I’d seen them in the canopy and scurrying across the ground, hiding behind bushes as we passed.
“The young ride on their mother’s back, but occasionally, they fall off or . . .” His concerned gaze met mine.
“That big bird took its mom last night, didn’t it?”
“It’s hard to say, but perhaps.”
“What are we going to do about it? We can’t leave a baby all alone in the forest. It’ll die without its mother, won’t it?”
“We don’t know if the bird took its mother. To be sure, we’ll have to leave it for now.”
“Nooooo.”
“Its mother could be nearby, watching us.”
“Will she reject it now that you’ve touched it? I wouldn’t want to steal a baby from its mom.”
“In the past, when I’ve found one who’s been dislodged, the best thing to do is place it on a low branch where its mother will find it. She’ll come back if she can. She won’t reject it.”
“Let’s do that, then. Can we return and make sure it’s been reunited with its mom?”
“I will tomorrow.” He snuggled it against his throat while peering around, looking for the right branch to leave the baby.
Xax was such a big guy. He looked almost comical holding the tiny creature. He gently stroked the tiny beastie’s back, and it purred, leaning into his touch.
When he found the right tree, he held the drettire out to me. “Last chance to touch it.” He gently laid the tiny creature in my eager hands. Like him, I held it against my throat, and when it purred, my heart melted—not just for the baby, however.
My reluctant heart was beginning to melt for the big, kind alien guy who was unlike any other person I’d met before.

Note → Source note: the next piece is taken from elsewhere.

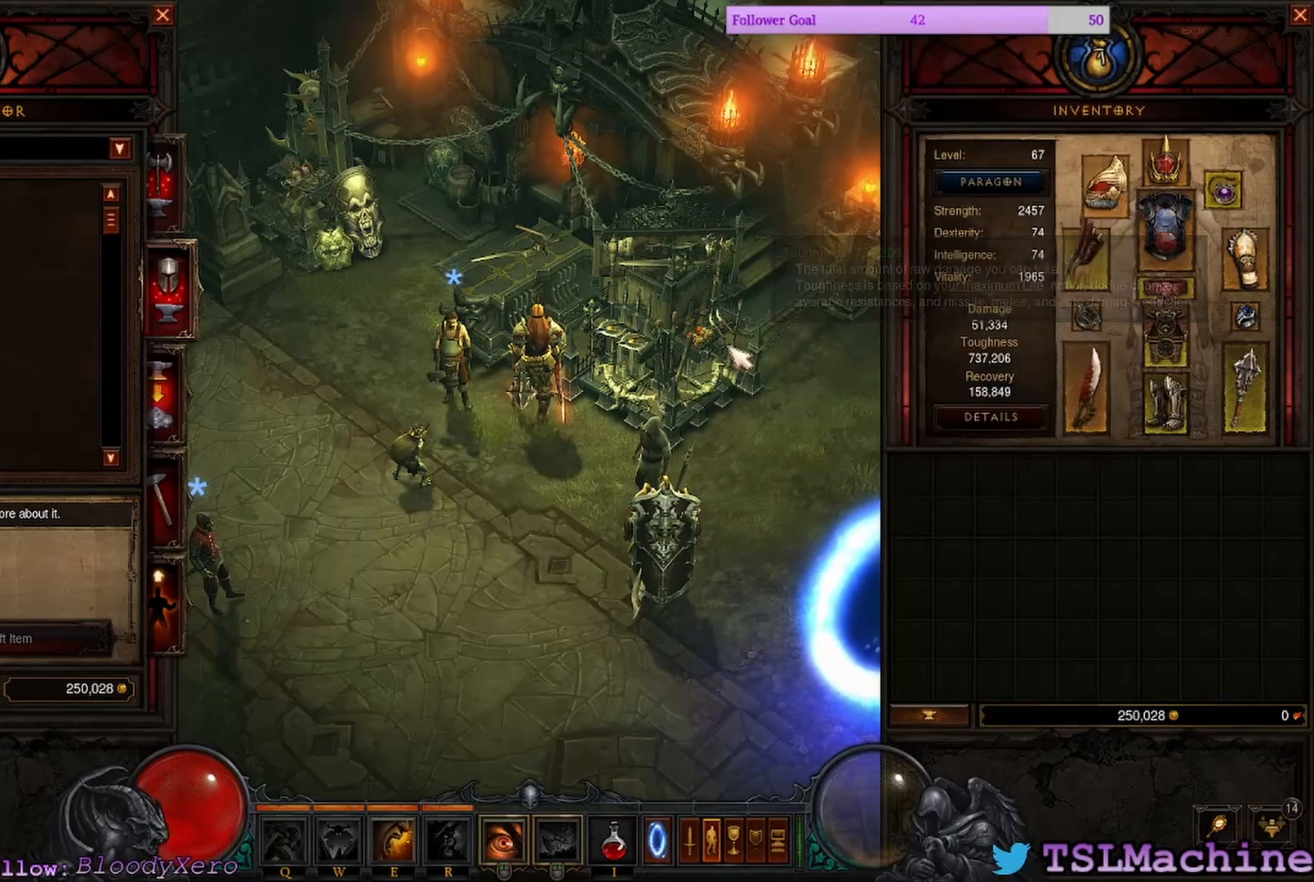
Gameplay with keyboard and mouse; each line is a JSON object with the keys and mouse buttons held at the frame after it. "events" lists presses ("down") and releases ("up") of "1", "2", "3", "4", "a", "alt", "c", "caps_lock", "ctrl", "d", "e", "escape", "f", "f1", "g", "q", "r", "s", "shift", "space", "tab", "tilde", "v", "w", "x", "z", "mouse_left", "mouse_wheel" and "mouse_right" between this image and that frame as [ms after this image, input, new state], when the widget could be followed in between. "mouse_left", "mouse_wheel", "mouse_right" = the "left", "wheel", "right" buttons of the "mouse" list. No other keys are recorded. "wheel" means that the mouse wheel is clicked or scrolled. Mouse movement is not recorded.
{"keys": [], "mouse": ["left"], "events": [[367, "mouse_left", "down"]]}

I hated to let it go, but I wouldn’t want to take it from its mama who could be quivering beneath a bush nearby, watching everything we did with her baby.
After taking it back, he scaled the tree quickly.
“You’re sure you’ll come back tomorrow?” I called up to him.
“I will, though I’m not sure what I’ll do with the baby if its mother hasn’t claimed it.”
“We’ll take it home, of course.”
One side of his thick brow ridge rose. “We?”
“Well, me. Or you. Someone. Is there an animal shelter or a rescue operation nearby that takes wild creatures?”
“I haven’t heard of such a thing.”
I wasn’t surprised. This was an alien planet. They probably left little things like this to nature. Its mother would come for it or something else would . . .
Maybe someone should open an animal rescue.
No, no, don’t go there, I chided myself. My dream was to open a tea shop, not a tea shop/animal shelter for tiny stray creatures like this.
As he gently lowered the baby close to the trunk and leaped down from the branch, I kept thinking.
The idea didn’t leave my mind as we continued walking, both of us peering over our shoulders to see if the baby’s mom would arrive and claim it.